Exercise requirements: Once the data has been read, restate all of it exactly.

Data to use:
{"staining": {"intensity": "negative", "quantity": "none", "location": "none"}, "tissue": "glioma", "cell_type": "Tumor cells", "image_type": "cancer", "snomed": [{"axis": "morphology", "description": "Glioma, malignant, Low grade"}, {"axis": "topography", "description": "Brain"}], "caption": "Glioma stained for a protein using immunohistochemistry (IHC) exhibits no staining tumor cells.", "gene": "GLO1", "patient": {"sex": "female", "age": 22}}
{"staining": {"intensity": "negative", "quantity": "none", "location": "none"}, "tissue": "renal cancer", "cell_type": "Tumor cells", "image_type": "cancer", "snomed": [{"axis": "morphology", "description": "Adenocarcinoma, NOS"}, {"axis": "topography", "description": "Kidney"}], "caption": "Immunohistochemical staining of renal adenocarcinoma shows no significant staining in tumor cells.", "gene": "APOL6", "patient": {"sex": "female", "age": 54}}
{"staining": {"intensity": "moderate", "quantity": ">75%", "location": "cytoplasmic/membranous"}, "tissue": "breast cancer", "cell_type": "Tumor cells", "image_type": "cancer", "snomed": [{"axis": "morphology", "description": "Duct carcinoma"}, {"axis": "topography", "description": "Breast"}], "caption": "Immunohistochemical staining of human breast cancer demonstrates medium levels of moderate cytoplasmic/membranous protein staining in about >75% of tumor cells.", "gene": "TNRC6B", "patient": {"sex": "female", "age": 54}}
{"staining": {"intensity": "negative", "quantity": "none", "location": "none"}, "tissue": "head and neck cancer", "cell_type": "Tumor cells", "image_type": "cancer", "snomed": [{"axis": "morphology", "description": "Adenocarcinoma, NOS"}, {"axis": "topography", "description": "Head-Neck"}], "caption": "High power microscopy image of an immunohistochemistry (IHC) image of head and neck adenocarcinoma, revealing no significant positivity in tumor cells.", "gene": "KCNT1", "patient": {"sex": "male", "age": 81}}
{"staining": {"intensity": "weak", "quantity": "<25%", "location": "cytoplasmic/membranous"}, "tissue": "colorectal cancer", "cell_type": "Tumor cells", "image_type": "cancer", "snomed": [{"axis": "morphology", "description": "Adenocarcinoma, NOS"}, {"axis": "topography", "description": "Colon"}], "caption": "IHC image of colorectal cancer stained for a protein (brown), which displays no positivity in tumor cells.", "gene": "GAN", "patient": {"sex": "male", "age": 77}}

Final answer:
{"staining": {"intensity": "negative", "quantity": "none", "location": "none"}, "tissue": "glioma", "cell_type": "Tumor cells", "image_type": "cancer", "snomed": [{"axis": "morphology", "description": "Glioma, malignant, Low grade"}, {"axis": "topography", "description": "Brain"}], "caption": "Glioma stained for a protein using immunohistochemistry (IHC) exhibits no staining tumor cells.", "gene": "GLO1", "patient": {"sex": "female", "age": 22}}
{"staining": {"intensity": "negative", "quantity": "none", "location": "none"}, "tissue": "renal cancer", "cell_type": "Tumor cells", "image_type": "cancer", "snomed": [{"axis": "morphology", "description": "Adenocarcinoma, NOS"}, {"axis": "topography", "description": "Kidney"}], "caption": "Immunohistochemical staining of renal adenocarcinoma shows no significant staining in tumor cells.", "gene": "APOL6", "patient": {"sex": "female", "age": 54}}
{"staining": {"intensity": "moderate", "quantity": ">75%", "location": "cytoplasmic/membranous"}, "tissue": "breast cancer", "cell_type": "Tumor cells", "image_type": "cancer", "snomed": [{"axis": "morphology", "description": "Duct carcinoma"}, {"axis": "topography", "description": "Breast"}], "caption": "Immunohistochemical staining of human breast cancer demonstrates medium levels of moderate cytoplasmic/membranous protein staining in about >75% of tumor cells.", "gene": "TNRC6B", "patient": {"sex": "female", "age": 54}}
{"staining": {"intensity": "negative", "quantity": "none", "location": "none"}, "tissue": "head and neck cancer", "cell_type": "Tumor cells", "image_type": "cancer", "snomed": [{"axis": "morphology", "description": "Adenocarcinoma, NOS"}, {"axis": "topography", "description": "Head-Neck"}], "caption": "High power microscopy image of an immunohistochemistry (IHC) image of head and neck adenocarcinoma, revealing no significant positivity in tumor cells.", "gene": "KCNT1", "patient": {"sex": "male", "age": 81}}
{"staining": {"intensity": "weak", "quantity": "<25%", "location": "cytoplasmic/membranous"}, "tissue": "colorectal cancer", "cell_type": "Tumor cells", "image_type": "cancer", "snomed": [{"axis": "morphology", "description": "Adenocarcinoma, NOS"}, {"axis": "topography", "description": "Colon"}], "caption": "IHC image of colorectal cancer stained for a protein (brown), which displays no positivity in tumor cells.", "gene": "GAN", "patient": {"sex": "male", "age": 77}}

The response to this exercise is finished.